Introduction
This is the second post in a series of five on Sending Multiple Rows of Data to SQL Server 2008(R2).
In this post we’ll look at how to use the OpenXML Rowset Provider to shred an XML document into a rowset which can then be used in Transact-SQL statements in which rowset providers such as a table, view, or the OPENROWSET function can appear. We’ll also look at how .Net Developers can use OpenXML to reduce the number of SQL Server calls required to handle data modifications.
For details of other posts in this series, please refer to Sending Multiple Rows of Data to SQL Server 2008(R2).
Brief History
The OpenXML Rowest Provider was first introduced in SQL Server 2000 where it could be used to shred an XML string into columns of a rowset by evaluating XPath 1.0 expressions. In SQL Server 2005 Microsoft enhanced OpenXML so that it could accept the newly introduced XML Data Type in sp_xml_preparedocument, and to generate XML and new SQL type columns in a rowset.
Syntax
The basic OpenXML syntax is:
OPENXML( idoc int [ in] , rowpattern nvarchar [ in ] , [ flags byte [ in ] ] )
[ WITH ( SchemaDeclaration | TableName ) ]
Now that all the boring stuff is out of the way, let’s look at a very simple example of shredding an XML document into a rowest and then using that rowset to update records in our database.
Generating XML with .Net
For the purpose of this example, a Passenger is the primary person on a cruise booking and PAX are additional persons traveling with this passenger. Now, I know you’re probably already thinking “Why has he got FirstName and LastName in both tables?”. I’ve done this to make the example easier to follow.
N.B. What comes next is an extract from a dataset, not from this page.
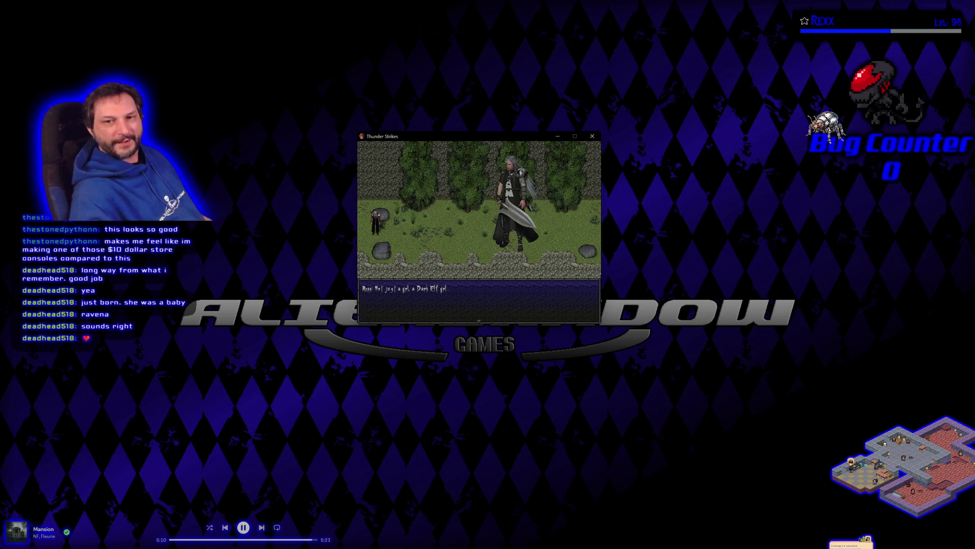
key(Return)
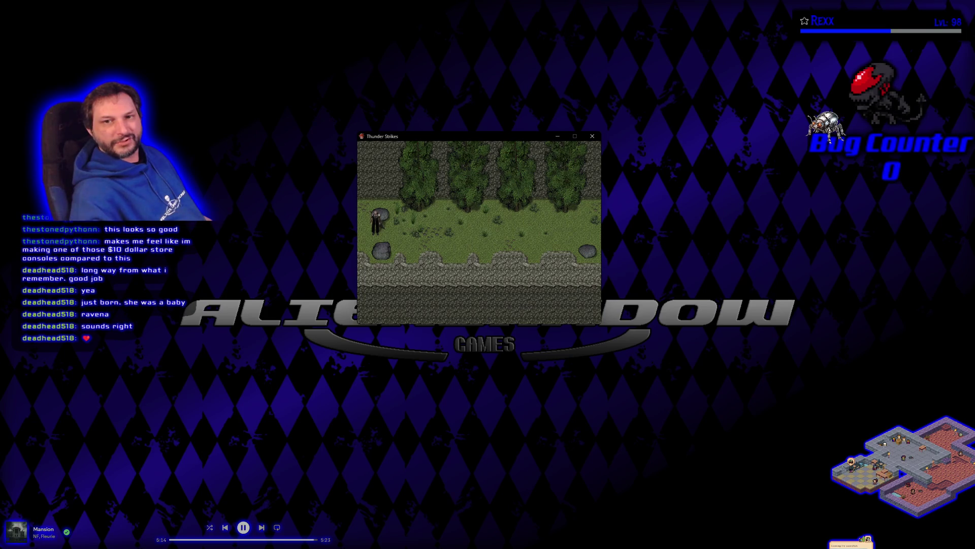
key(Right)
Figure 1 represents an ADO.NET Dataset called dsPassengers which contains two tables (Passenger and PAX) and it has been created based on two tables in our SQL Server database called Passenger and PAX. As this is an internal use dataset only, I have blanked out the Namespace property for this dataset (I will elaborate on my reasons for doing this later).
The PersonID, PAXID, FirstName and LastName columns are all defined as System.String, the Newsletter column has been defined as System.Boolean, and the PAXOrder column has been defined as a System.Byte.

Figure 1
Let’s assume that I have a .Net application running in the background which has populated this dataset with the following records:
Passenger
PersonID: 7a7c18a0-ad47-e011-9c71-00155d991421
FirstName: Jeff
LastName: Wharton
Newsletter: False
PAX
PAXID: 868b8fde-068a-4468-b9b6-9660166e630d
FirstName: Lily
LastName: Wharton
PAXOrder: 3
PAXID: bb2770e0-b0e0-479f-8c03-1330ce87cb64
FirstName: Ben
LastName: Wharton
PAXOrder: 2
This gives me a total of 3 records (rows) that I’d like to send to SQL Server.
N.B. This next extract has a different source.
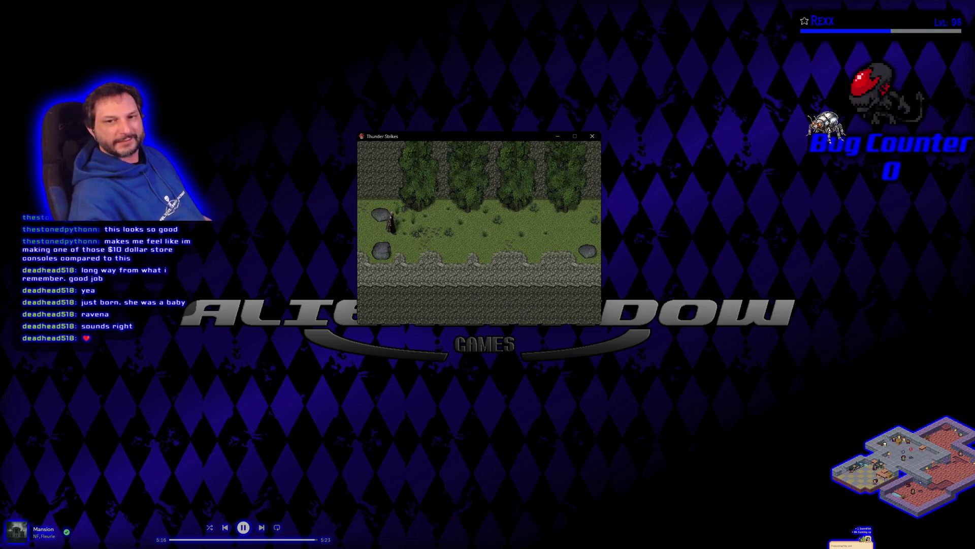
key(Right)
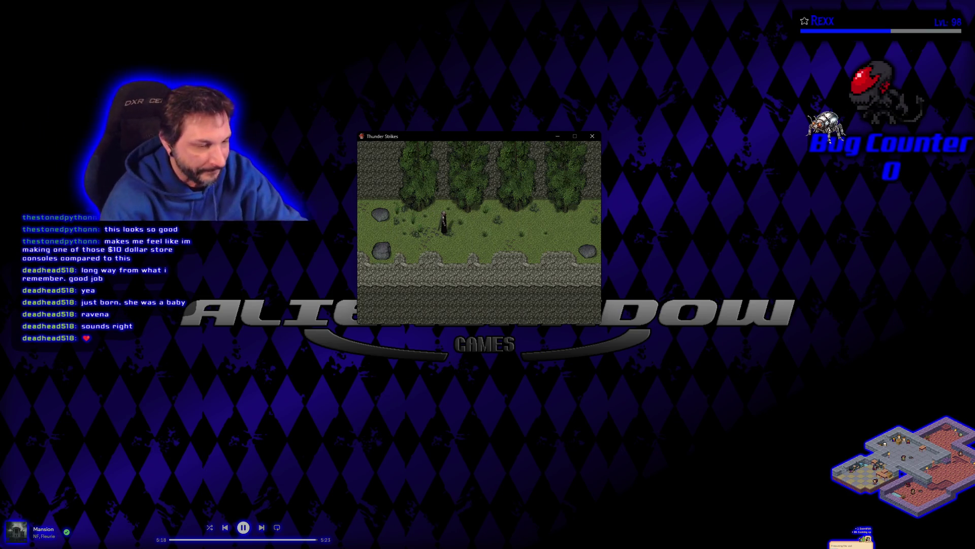
key(Right)
key(Right)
Given this situation, most people would probably set up a loop to traverse the tables in the dataset, set up another loop to traverse the records in each table, and send each row to the database one at a time resulting in 3 calls being made. This is where the power of XML comes into play.
If you call the GetXML() method of an ADO.NET Dataset, it returns an XML representation of the data held within it. This is one of the benefits of using ADO.NET Datasets; it looks after all the messy work involved in creating an XML representation of your data. So, for our dataset, the XML would look like:
<dsPassengers>
<Passenger>
<Newsletter>false</Newsletter>
<PersonID>7a7c18a0-ad47-e011-9c71-00155d991421</PersonID>
<FirstName>Jeff</FirstName>
<LastName>Wharton</LastName>
</Passenger>
<PAX>
<PAXID>868b8fde-068a-4468-b9b6-9660166e630d</PAXID>
<FirstName>Lily</FirstName>
<LastName>Wharton</LastName>
<PaxOrder>3</PaxOrder>
</PAX>
<PAX>
<PAXID>bb2770e0-b0e0-479f-8c03-1330ce87cb64</PAXID>
<FirstName>Ben</FirstName>
<LastName>Wharton</LastName>
<PaxOrder>2</PaxOrder>
</PAX>
</dsPassengers>
You can see from the returned XML that the Passenger and PAX tables are nested within dsPassenger and that there is 1 Passenger record (row) and two PAX records (rows).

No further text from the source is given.